-------- AVAILABLE DATA

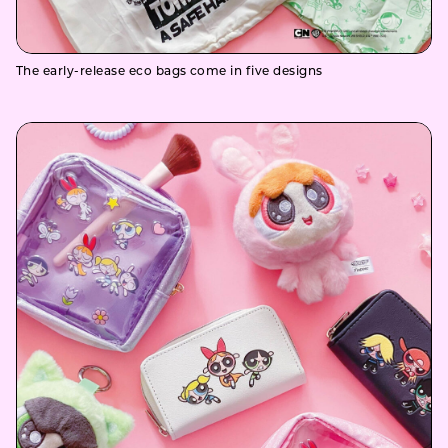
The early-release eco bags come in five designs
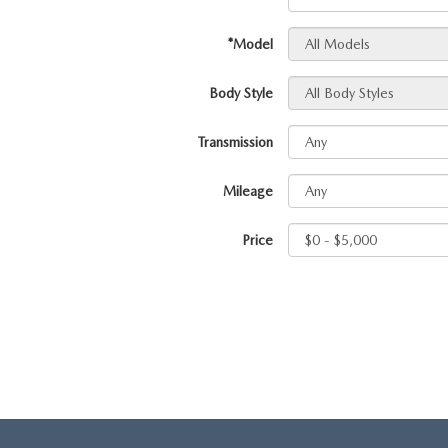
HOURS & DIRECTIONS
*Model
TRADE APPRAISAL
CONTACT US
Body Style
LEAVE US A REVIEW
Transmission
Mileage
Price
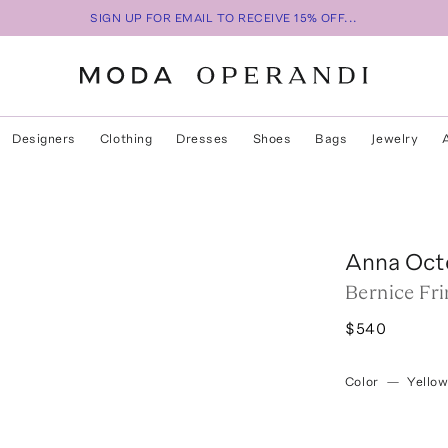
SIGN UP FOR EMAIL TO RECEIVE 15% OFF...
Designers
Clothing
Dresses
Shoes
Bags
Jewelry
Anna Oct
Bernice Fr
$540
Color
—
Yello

----------------
-------- AVAILABLE DATA

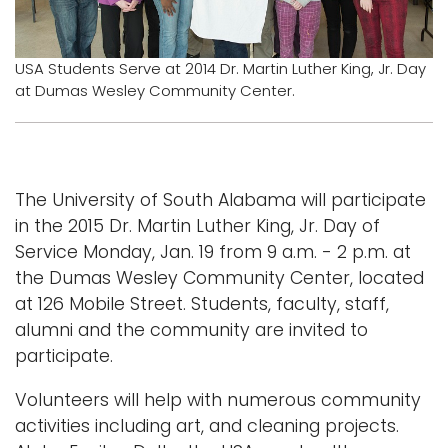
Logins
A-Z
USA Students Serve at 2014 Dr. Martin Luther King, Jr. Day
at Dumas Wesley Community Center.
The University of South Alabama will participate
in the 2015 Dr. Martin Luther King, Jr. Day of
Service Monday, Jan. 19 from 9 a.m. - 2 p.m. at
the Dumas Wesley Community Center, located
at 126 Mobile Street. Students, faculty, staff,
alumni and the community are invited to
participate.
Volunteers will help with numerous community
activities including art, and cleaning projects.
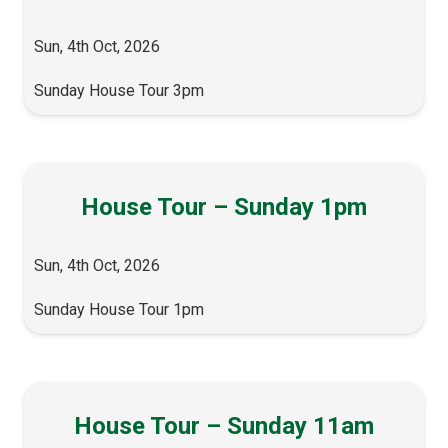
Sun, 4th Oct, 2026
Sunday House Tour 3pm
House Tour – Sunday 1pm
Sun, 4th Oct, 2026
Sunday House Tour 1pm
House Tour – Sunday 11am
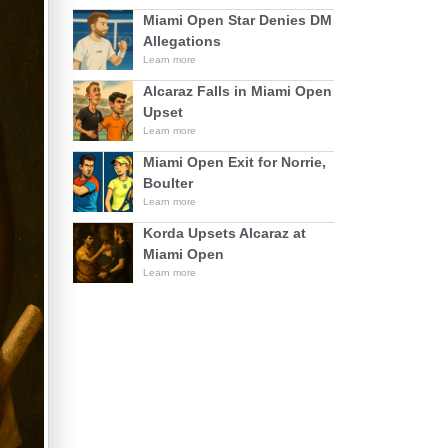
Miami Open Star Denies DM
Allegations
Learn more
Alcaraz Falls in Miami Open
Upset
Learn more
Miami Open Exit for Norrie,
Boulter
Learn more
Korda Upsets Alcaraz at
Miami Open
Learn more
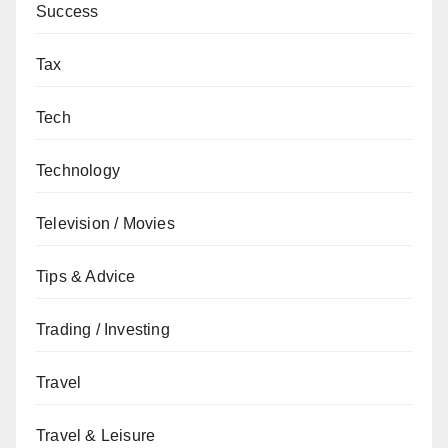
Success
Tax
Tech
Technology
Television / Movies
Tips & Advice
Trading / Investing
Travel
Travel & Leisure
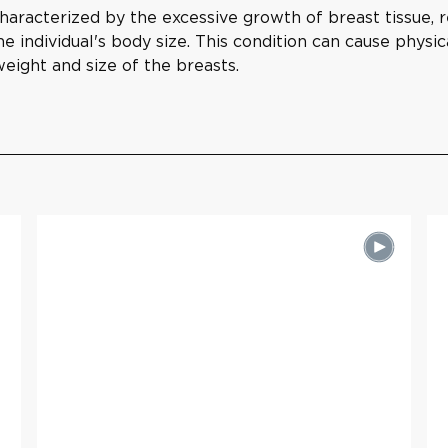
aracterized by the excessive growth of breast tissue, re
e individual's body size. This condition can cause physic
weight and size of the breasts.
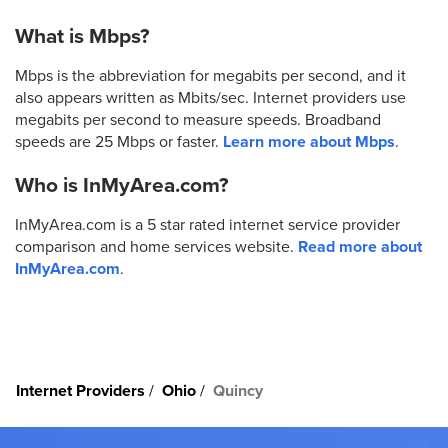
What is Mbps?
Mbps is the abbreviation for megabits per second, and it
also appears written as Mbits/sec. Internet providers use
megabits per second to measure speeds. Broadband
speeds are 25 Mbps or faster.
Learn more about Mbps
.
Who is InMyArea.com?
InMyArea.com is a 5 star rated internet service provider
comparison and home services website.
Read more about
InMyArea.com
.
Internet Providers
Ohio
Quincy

----------------

» **WORK INSTRUCTIONS**:
From the data above, return only the lines starting at the line that holds "Sunday House Tour 1pm" and ending at the line that holds "Who is InMyArea.com?", word for word and without pictures.

» **OUTPUT FOR THIS EXERCISE**:
Sunday House Tour 1pm
House Tour – Sunday 11am
Miami Open Star Denies DM
Allegations
Learn more
Alcaraz Falls in Miami Open
Upset
Learn more
Miami Open Exit for Norrie,
Boulter
Learn more
Korda Upsets Alcaraz at
Miami Open
Learn more
Success
Tax
Tech
Technology
Television / Movies
Tips & Advice
Trading / Investing
Travel
Travel & Leisure
aracterized by the excessive growth of breast tissue, re
e individual's body size. This condition can cause physic
weight and size of the breasts.
What is Mbps?
Mbps is the abbreviation for megabits per second, and it
also appears written as Mbits/sec. Internet providers use
megabits per second to measure speeds. Broadband
speeds are 25 Mbps or faster.
Learn more about Mbps
.
Who is InMyArea.com?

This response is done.